The pride all at West Waterford feel in the youngsters who went so far is perfectly understandable and surely more will be heard of them. However, much the same should apply to Shanahan, who packed up the game for two years in his early 20s because he felt he was getting a raw deal from various selection committees.
Little seems to have changed since his return, though his talent has always been apparent.

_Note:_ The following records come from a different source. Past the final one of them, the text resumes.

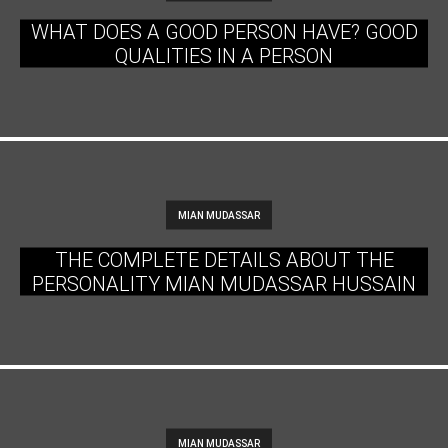
WHAT DOES A GOOD PERSON HAVE? GOOD
QUALITIES IN A PERSON
MIAN MUDASSAR
THE COMPLETE DETAILS ABOUT THE
PERSONALITY MIAN MUDASSAR HUSSAIN
MIAN MUDASSAR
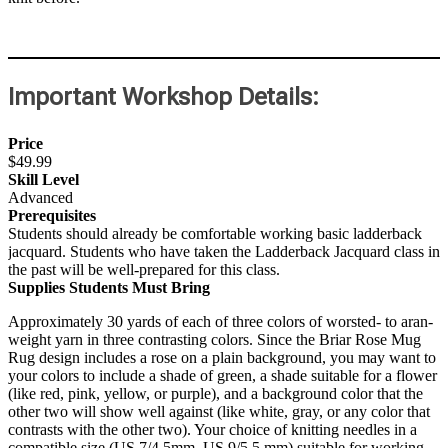
Important Workshop Details:
Price
$49.99
Skill Level
Advanced
Prerequisites
Students should already be comfortable working basic ladderback
jacquard. Students who have taken the Ladderback Jacquard class in
the past will be well-prepared for this class.
Supplies Students Must Bring
Approximately 30 yards of each of three colors of worsted- to aran-
weight yarn in three contrasting colors. Since the Briar Rose Mug
Rug design includes a rose on a plain background, you may want to
your colors to include a shade of green, a shade suitable for a flower
(like red, pink, yellow, or purple), and a background color that the
other two will show well against (like white, gray, or any color that
contrasts with the other two). Your choice of knitting needles in a
compatible size (US 7/4.5mm–US 9/5.5 mm) suitable for working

He played brilliantly through the Tullamore finals, shooting seven birdies in a 5 and 4 demolition of L & B’s Padraig Rafferty in the semi-final before disposing of Scully with relative ease in the final.
And if ever there was one for the future, it has to be 16-year-old Gary Hurley who showed outstanding maturity in coming from three down after fourteen against former Irish Close finalist Eddie McCormack to stand on level terms after 19 holes.

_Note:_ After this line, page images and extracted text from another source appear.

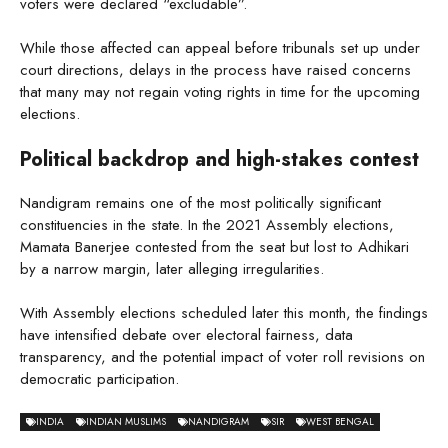
voters were declared “excludable”.
While those affected can appeal before tribunals set up under
court directions, delays in the process have raised concerns
that many may not regain voting rights in time for the upcoming
elections.
Political backdrop and high-stakes contest
Nandigram remains one of the most politically significant
constituencies in the state. In the 2021 Assembly elections,
Mamata Banerjee contested from the seat but lost to Adhikari
by a narrow margin, later alleging irregularities.
With Assembly elections scheduled later this month, the findings
have intensified debate over electoral fairness, data
transparency, and the potential impact of voter roll revisions on
democratic participation.
INDIA
INDIAN MUSLIMS
NANDIGRAM
SIR
WEST BENGAL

Philip Spratt, a couple of years older than Hurley, turned one up on Damien Coyne before eventually losing on the 18th and Galway’s victory was assured when Damien Glynn defeated David Curran.
There was no denying the merit of their success. After a century of hard effort and nothing to show for it, Galway have in recent times discovered the knack of winning Senior Cups.
Hopefully, West Waterford will be seen again many times in the later stage of the tournament and most would also like to see the host venue measure up to the standards achieved by Tullamore. Their course was in absolutely immaculate condition, especially the greens, and it all looked a veritable picture in the favourable weather conditions over the four days.
Bulmers Irish Senior Cup final. Galway 3 ½, West Waterford 1½ (Galway names first). Dave Scully lost to Mark Shanahan 3/2; Eddie McCormack halved with Gary Hurley; Damien Coyne bt Philip Spratt 1 hole; Damien Glynn bt David Curran 5/4; Joe Lyons bt Philip Walsh 2/1.